Padworth, Berkshire (†) c.1225-50
St Nicholas and the Three Boys in the Barrel
There are two paintings of St Nicholas of Myra at Padworth. Both are very faint now, but in the upper painting at the south side of the chancel arch (photo, left) he stands within a rounded arch. The remains of his mitre show as vague yellow (probably implying gold) patches just below the red-painted curve of the arch, with his head and face barely visible below. His clothing is that of a bishop of his day, with the pointed lower edge of his chasuble showing as a reddish triangular shape lower down his figure. Tristram¹ could see his crozier, but this has faded into invisibility now.
But the crozier is clearer in the scene at the right, which is painted on a much smaller scale below the standing figure of Nicholas, and shows one of the more colourful legends that clustered around the the saint, a 4th century bishop of Myra (now Mugla in southern Turkey). Nicholas is the figure at the far right, his mitre and vestments clearer as he extends his right arm and hand in blessing. The three boys, set in the brine-tub by an evil butcher, are further left, the one nearest to Nicholas holding out his arm towards the saviour-saint, and half turning to look at his companions. The boys’ heads are very close together, and Tristram could see that all were wearing conical hats. In one of the most interesting circumstantial touches I have seen in a medieval English painting, their other garments are apparently draped over a rod at the top of the scene². At the far left, also in a conical hat, is a standing man with arms raised in amazement, presumably the butcher himself.

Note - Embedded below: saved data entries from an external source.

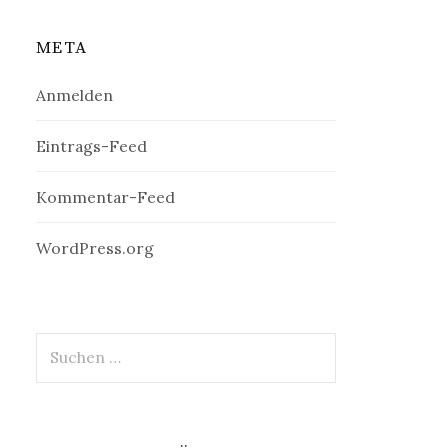
META
Anmelden
Eintrags-Feed
Kommentar-Feed
WordPress.org
Suchen
nach:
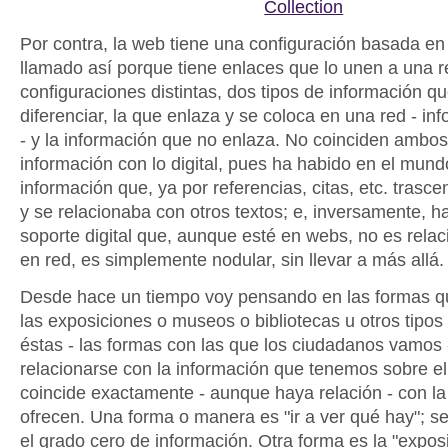
Collection
Por contra, la web tiene una configuración basada en 
llamado así porque tiene enlaces que lo unen a una 
configuraciones distintas, dos tipos de información 
diferenciar, la que enlaza y se coloca en una red - in
- y la información que no enlaza. No coinciden ambos
información con lo digital, pues ha habido en el mund
información que, ya por referencias, citas, etc. trasc
y se relacionaba con otros textos; e, inversamente, 
soporte digital que, aunque esté en webs, no es relac
en red, es simplemente nodular, sin llevar a más allá.
Desde hace un tiempo voy pensando en las formas qu
las exposiciones o museos o bibliotecas u otros tipos 
éstas - las formas con las que los ciudadanos vamos
relacionarse con la información que tenemos sobre el
coincide exactamente - aunque haya relación - con la
ofrecen. Una forma o manera es "ir a ver qué hay"; s
el grado cero de información. Otra forma es la "exposic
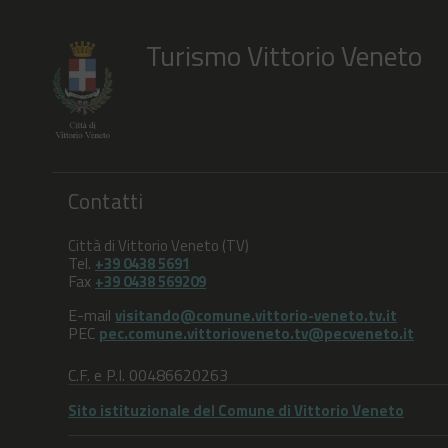
Turismo Vittorio Veneto
Contatti
Città di Vittorio Veneto (TV)
Tel.
+39 0438 5691
Fax
+39 0438 569209
E-mail
visitando@comune.vittorio-veneto.tv.it
PEC
pec.comune.vittorioveneto.tv@pecveneto.it
C.F. e P.I. 00486620263
Sito istituzionale del Comune di Vittorio Veneto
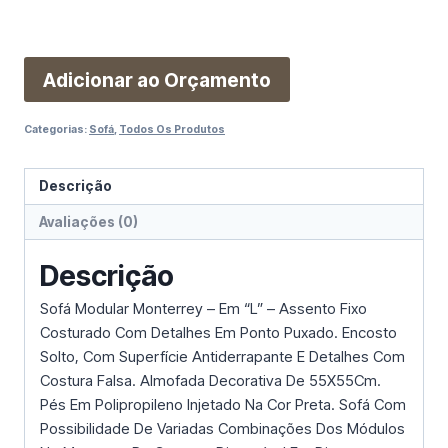
Adicionar ao Orçamento
Categorias:
Sofá
,
Todos Os Produtos
Descrição
Avaliações (0)
Descrição
Sofá Modular Monterrey – Em “L” – Assento Fixo
Costurado Com Detalhes Em Ponto Puxado. Encosto
Solto, Com Superfície Antiderrapante E Detalhes Com
Costura Falsa. Almofada Decorativa De 55X55Cm.
Pés Em Polipropileno Injetado Na Cor Preta. Sofá Com
Possibilidade De Variadas Combinações Dos Módulos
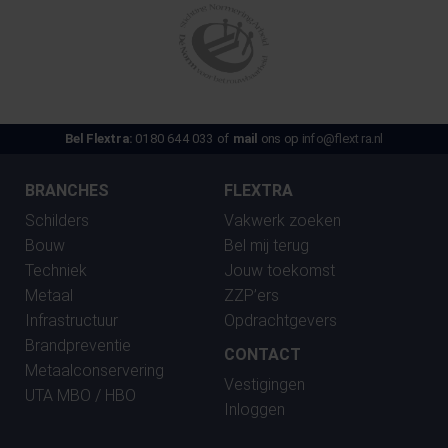
Bel Flextra:
0180 644 033 of
mail
ons op
info@flextra.nl
BRANCHES
FLEXTRA
Schilders
Vakwerk zoeken
Bouw
Bel mij terug
Techniek
Jouw toekomst
Metaal
ZZP’ers
Infrastructuur
Opdrachtgevers
Brandpreventie
CONTACT
Metaalconservering
Vestigingen
UTA MBO / HBO
Inloggen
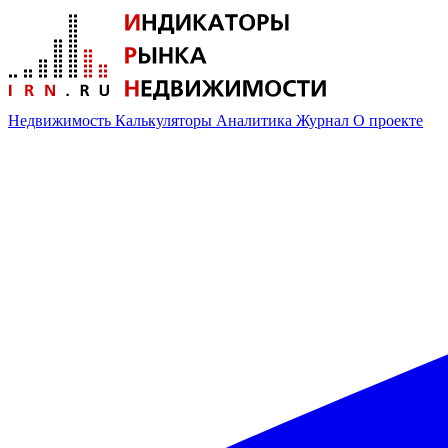
Недвижимость
Калькуляторы
Аналитика
Журнал
О проекте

Almost nothing is left of the brine-tube itself, but what must have been a similar barrel is one of the few clear details in the example of the subject remaining at Little Horwood.
The boys in the barrel incident is, in all probability, a conflation of other incidents narrated in the various versions of Nicholas’ story, where the number three recurs again and again. But the tale of the butcher and the boys was too colourfully gruesome not to pass into folklore, especially that fertile area of folklore involving lost or errant children, and it seems to have done so at an early date. The excellent St Nicholas centre website has numerous links, illustrations and versions of his story for adults and children alike. Other paintings of incidents in the life of St Nicholas are in the table below.
Website for St John the Baptist, Padworth
¹ Tristram 2, p.587
² In some versions of the story the ‘boys’ are theology students, which may account for the rather formal-looking robes and hats.